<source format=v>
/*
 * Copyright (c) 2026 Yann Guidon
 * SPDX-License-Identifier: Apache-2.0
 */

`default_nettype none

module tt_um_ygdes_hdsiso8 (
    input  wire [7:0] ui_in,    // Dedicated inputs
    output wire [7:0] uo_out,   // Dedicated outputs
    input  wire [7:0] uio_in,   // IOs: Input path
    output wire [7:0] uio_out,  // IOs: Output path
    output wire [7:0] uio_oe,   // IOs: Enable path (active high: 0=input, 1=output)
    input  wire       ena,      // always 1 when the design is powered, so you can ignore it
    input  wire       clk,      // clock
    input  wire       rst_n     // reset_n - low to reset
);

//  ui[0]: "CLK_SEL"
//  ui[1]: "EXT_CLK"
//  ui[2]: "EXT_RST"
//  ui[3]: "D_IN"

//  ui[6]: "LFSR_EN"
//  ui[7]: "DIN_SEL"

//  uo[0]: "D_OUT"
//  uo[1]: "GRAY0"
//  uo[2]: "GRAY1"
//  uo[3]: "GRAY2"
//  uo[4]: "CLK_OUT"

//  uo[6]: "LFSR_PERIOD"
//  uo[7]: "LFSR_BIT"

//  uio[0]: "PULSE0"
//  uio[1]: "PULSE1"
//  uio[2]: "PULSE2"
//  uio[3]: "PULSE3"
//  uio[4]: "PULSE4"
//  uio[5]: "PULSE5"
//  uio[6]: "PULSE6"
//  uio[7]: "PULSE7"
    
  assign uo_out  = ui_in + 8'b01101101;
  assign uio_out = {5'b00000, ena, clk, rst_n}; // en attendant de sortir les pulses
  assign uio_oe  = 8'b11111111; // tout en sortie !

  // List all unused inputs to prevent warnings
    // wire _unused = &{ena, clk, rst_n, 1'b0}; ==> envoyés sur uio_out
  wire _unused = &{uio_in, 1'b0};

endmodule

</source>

+-------+

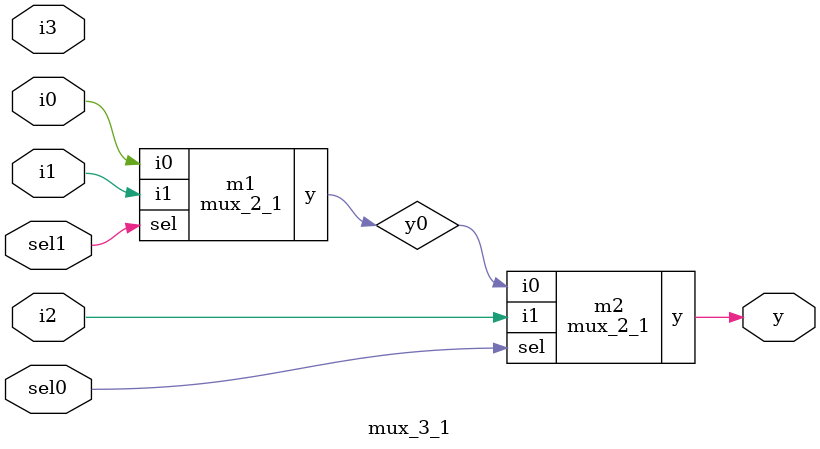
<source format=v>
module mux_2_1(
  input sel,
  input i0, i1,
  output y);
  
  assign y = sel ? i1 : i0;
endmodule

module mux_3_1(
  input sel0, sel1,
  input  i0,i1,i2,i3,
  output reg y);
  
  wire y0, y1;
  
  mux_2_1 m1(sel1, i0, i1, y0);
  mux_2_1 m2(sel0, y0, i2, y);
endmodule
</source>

+-------+

For the listing above, work out how many lines contain the string "assign" and return only that figure.

▶ Answer section
4